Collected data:
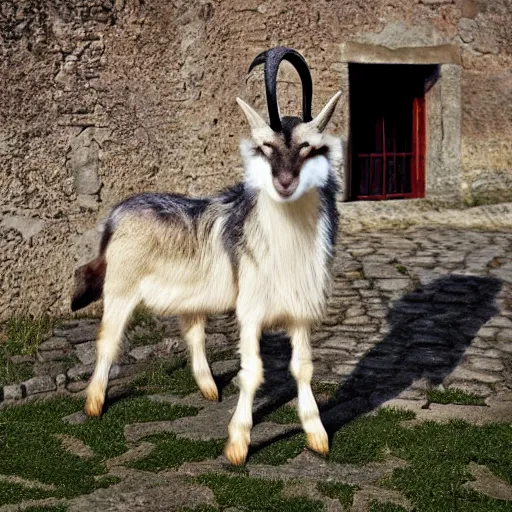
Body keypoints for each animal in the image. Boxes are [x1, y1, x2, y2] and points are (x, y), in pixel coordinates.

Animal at [72, 47, 342, 464]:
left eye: (309, 147)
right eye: (265, 147)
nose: (284, 183)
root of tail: (116, 214)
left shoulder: (300, 312)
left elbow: (303, 368)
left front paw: (317, 436)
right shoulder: (251, 312)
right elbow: (253, 371)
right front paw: (238, 445)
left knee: (192, 331)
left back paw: (209, 388)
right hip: (120, 288)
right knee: (108, 340)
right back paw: (94, 404)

§ **What the task asks**: For every line above that includes the string "right", copy the line.

§ **Task answer**:
right eye: (265, 147)
right shoulder: (251, 312)
right elbow: (253, 371)
right front paw: (238, 445)
right hip: (120, 288)
right knee: (108, 340)
right back paw: (94, 404)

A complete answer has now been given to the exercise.